Teen Advocates for Tourette Syndrome

Billy Dering has made it his mission to educate people and to raise funds and awareness about Tourette Syndrome. He is part of the one in one hundred children that exhibit symptoms of Tourette Syndrome and other tic disorders.

Dering, a 16-year-old junior at Skyline High School in Ann Arbor, was first diagnosed with Tourette Syndrome when he was six years old. He experiences uncontrollable twitching, eye blinking, shoulder shrugging and throat clearing among other tics.

He began advocating for Tourette Syndrome when he gave a speech at his high school about threatened cuts in funding to the band program. Dering plays the flute and says it lessens the severity of his tics.
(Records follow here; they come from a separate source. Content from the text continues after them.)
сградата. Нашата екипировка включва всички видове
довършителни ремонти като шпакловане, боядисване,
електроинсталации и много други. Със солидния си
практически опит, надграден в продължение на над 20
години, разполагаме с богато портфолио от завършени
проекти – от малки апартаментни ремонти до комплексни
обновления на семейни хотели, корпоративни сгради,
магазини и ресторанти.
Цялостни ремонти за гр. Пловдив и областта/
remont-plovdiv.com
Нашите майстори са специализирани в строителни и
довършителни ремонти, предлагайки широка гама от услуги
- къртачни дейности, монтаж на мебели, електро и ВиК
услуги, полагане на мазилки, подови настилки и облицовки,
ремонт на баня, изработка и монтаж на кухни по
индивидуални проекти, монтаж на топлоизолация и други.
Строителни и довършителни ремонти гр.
His speech was so well-received that he’s been asked to give more speeches educating people about the Syndrome.

“When we are comfortable with our disability enough to speak about it, whether publicly or privately, we can overcome some of the hold it has on us,” said Dering. “An interesting aspect of Tourette Syndrome is that when we do an activity that we enjoy or are very focused on, the symptoms of TS temporarily decrease. For me, public speaking is one of those activities.”

He is now involved in the Tourette Syndrome Association's Youth Ambassador Program, which advocates for the syndrome on Capitol Hill for legislation to increase research dollars as well as money to educate people about it.

“I think that one of the most crucial things someone like me can do to improve the lives of people with Tourette Syndrome is to raise public awareness of it,” said Dering. “By talking to people who may not have heard of it, or have their own cultural impressions of the disability, Youth Ambassadors can combat some of the stereotypes shrouding people who have Tourette Syndrome.”

He says that it is important to speak in schools to help students understand and empathize with the struggle their peers who have Tourette Syndrome experience.

Dering attended a meeting with Representative John Dingell in Ann Arbor and with his staff in Washington, D.C. Those experiences and speaking at schools in Ann Arbor has inspired his plan to pursue a college education in public policy and to one day, he says, “be elected to the U.S. Congress.”